According to the Baltimore Sun, 29% of workers have not even begun to save.

And now comes the sad news from the Dallas Morning News: "Boomers may not get the inheritances they expect." Why not? Because the older generation has mortgaged and spent them on THEIR retirements.

*** "You mention CountryWide as a proxy for the U.S. mortgage market," writes colleague Dan Ferris, editor of Extreme Value. "You’re right to do so, as it accounts for about 13% of it. As CW goes, so goes the rest of the country’s mortgage sellers.

"Insiders dumped $19.3 million of CW in the third quarter, after dumping $40.9 mil in the second quarter. In early Sept., CW’s COO sold 91,000 shares and a senior managing director sold 113,000 shares. Sounds like management has some good inside info, except that it’s no secret that CW is hedging its bets.

"As a hedge against the refi bust, which by the way is here now, CW has bought a bank, a securities firm and two insurance companies. It expects big revenue from its loan portfolio, and it also thinks it’s going to sell adjustable rate mortgages when interest rates rise…to whom, I don’t know. Then again, their customers are probably the same people who’ve run consumer debt up over $1.7 trillion – no kidding.

"And hedge they must. CW’s mortgage pipeline fell 30% in Sept. to $54 billion, after dropping 17% in August. CW handed out 565 pink slips to unproductive mortgage production employees in August, and more in Sept., though I don’t have the latter number. This probably isn’t perceived as significant for a company with 35,700 employees.

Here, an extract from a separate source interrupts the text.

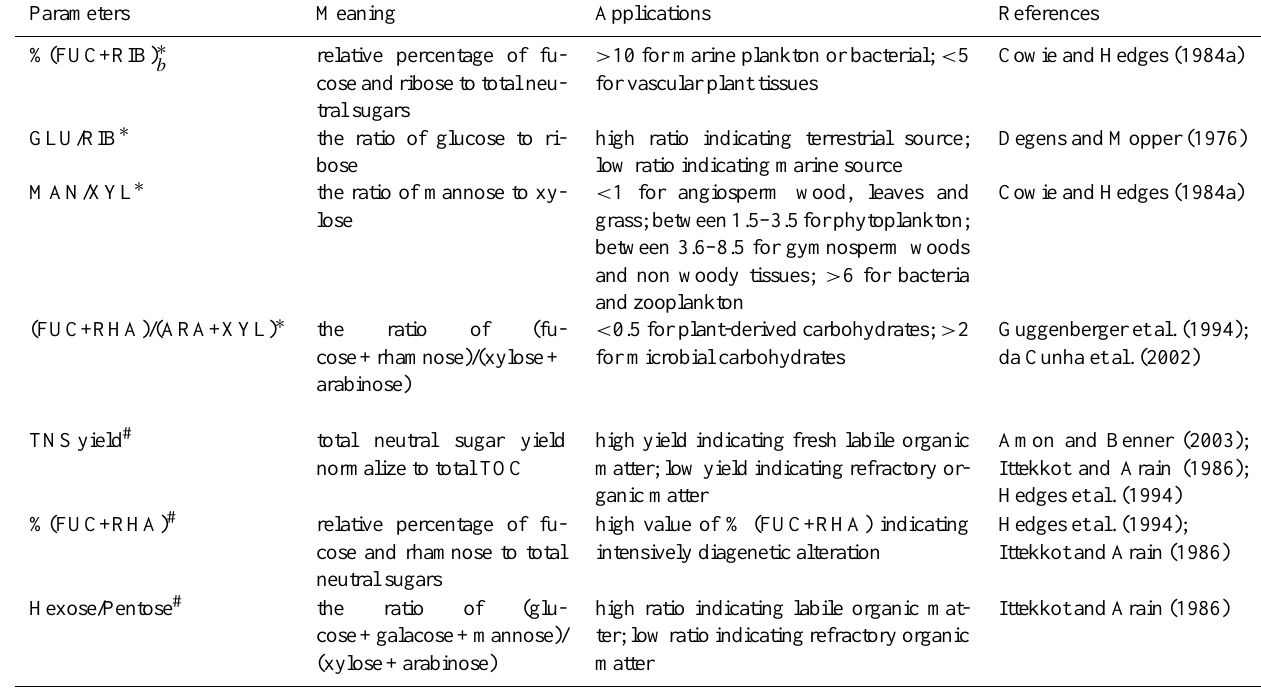
Table 1. Summary of carbohydrate composition and the neutral sugar ratio as indicators of organic matter sources and diagenetic state in natural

"The Mortgage Bankers Association recently adjusted its forecast for mortgage originations downward to $1.5 trillion in 2004, from $1.9 tril. All of that $400 billion difference is refi that won’t be there. Nationwide, 2004 refinancings are now expected to be about $430 bil, versus the previous estimate of $830 bil.

"I don’t know about CountryWide’s future, but I wouldn’t bet on it with real money. It’s on the ugly side of a refi boom. All of its numbers look stellar, except for its debt- to-equity ratio of 5 and its negative $15 billion cash flow. With that kind of leverage, anybody can make big returns on equity, so I’m not really impressed. It sells for 7 times earnings…but its earnings, as you just noted, are through the roof. Trees don’t grow to the sky."

*** Now readers are really getting into the spirit of the thing. "Dear Mr. Bonner and Mr. Wiggin," writes Patrick Duley of Alexandria, Virginia, "Here is great idea for your readers to assist you in the marketing of Financial Reckoning Day – simply have each DR reader request that their local library order a copy! That’s what I did and as a result 8 copies were ordered by the Fairfax County Public Library as evidenced below:


ISBN 0471449733

Local Dewey call num ORDERED 0310

Personal Author BONNER, ORDERED.

Title Financial reckoning day.

Publication info John Wiley, 2003.

Physical descrip. 8 copies

Series (Fund03)

General Note NF / I



"Sorry, I would not afford my own copy (so I indirectly ordered 8!)."

Addison’s mother is donating a copy to her local library in New Hampshire.

*** Another reader had a bit more seditious approach: "I visited my local Barnes and Noble brick and mortar store in Eau Claire, Wisconsin in search of your book, Financial Reckoning Day. "I began by scouring the new releases and best-seller sections, turning up only Bill O’Reilly and Dr. Phil. An inquiry at the Services desk led me to the second to the last row in the back of the store. On the bottom shelf in the business section there was one copy of your book. "In protest, I took your book to the front of the store and put it on the Best Seller table. Hope this helps," Dave Dejno Faithful DR reader

*** Bravo, Dave! Any other thoughts, suggestions or covert operations would be much appreciated. The book managed to land at #6 at, which includes brick and mortar Barnes & Noble store sales as well.